2. 開発 (プログラミング) が必要となる箇所が多い
標準に準拠したシンプルな設定であれば問題はないのですが、外部連携や機能拡張をするためには開発を伴います。
たとえば、下記のような開発内容です。

a. Commerce Cloud PageDesigner テンプレートコンポーネントの開発 
<参考> Connect Salesforce CMS to Page Designer

b. 「Salesforce CMS」へのAPI連携・コンテンツ取得処理の開発
<参考> Managed Content Delivery Search, Channel

c. Salesforce Metadata APIを使用した「Salesforce CMS」カスタマイズ
・カスタムコンテンツタイプの追加 (デフォルトはNewsのみ)
・カスタムフィールドの追加 (デフォルトはTitle, Body, Excerpt, Slug のみ)
<参考> ManagedContentType

3. 「Salesforce CMS」と、一部Salesforce製品間でのシームレスな連携ができない
Salesforceは外部からアクセスする際にAPIコール数の制限があります。Marcketing Cloud、Herokuといった製品からのコンテンツ取得はAPIでしか連携ができません。もちろん、API実行もコール数カウントの対象となります。
アクセス数が多いサービスからAPI実行する場合は注意する必要があります。

まとめ

いかがでしたでしょうか。

「Salesforce CMS」はまだまだCMSとして弱点が多い製品ではあります。

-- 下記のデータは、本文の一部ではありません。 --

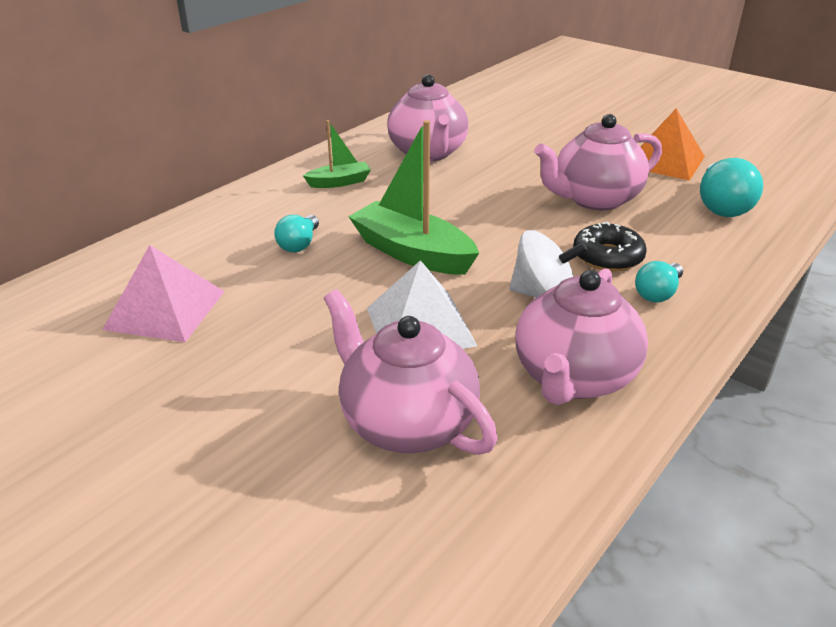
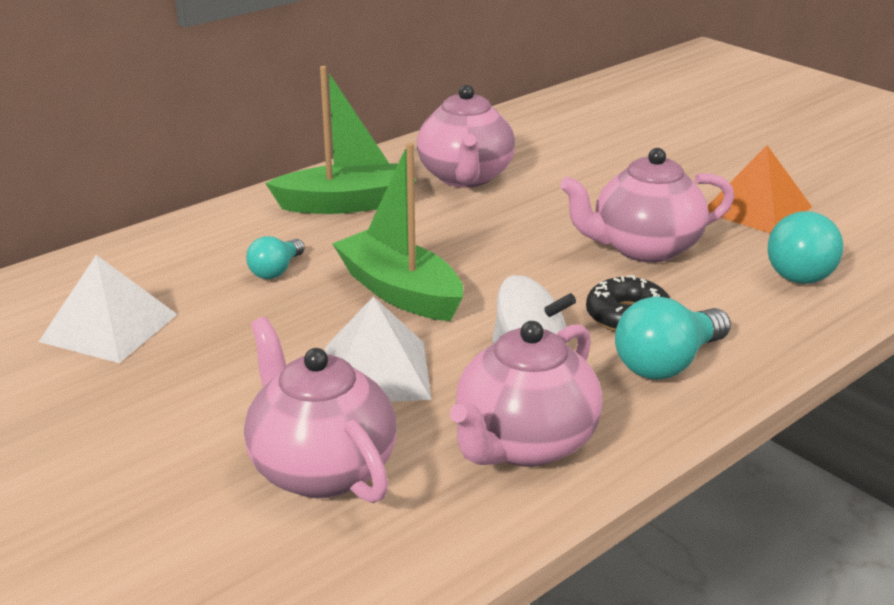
camera: 10 degrees right, 5 degrees down
pink pyramid [102,245,225,342] -> white pyramid [39,255,178,363]
green boat [303,120,371,188] -> green boat [265,66,416,214], size x1.84
turquoise light bulb [635,261,683,302] -> turquoise light bulb [615,296,731,380], size x1.67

しかし、Salesforceには年に3回のメジャーバージョンアップがあり、「Salesforce CMS」もロードマップを見る限りでは積極的に機能拡張が行われます。

今後、CMSとしての弱点が解消されるような機能強化がされて、Salesforce製品とのより強固な連携や、EinsteinなどのAI・BI製品との統合が進んでパーソナライズなコンテンツ配信ができるようになる。
そうなればSalesforceユーザーにとって非常に優位性の高いCMS製品となることは間違いありません。

今後も「Salesforce CMS」については期待・注目しつつ、定期的に検証を続けていきたいと思います。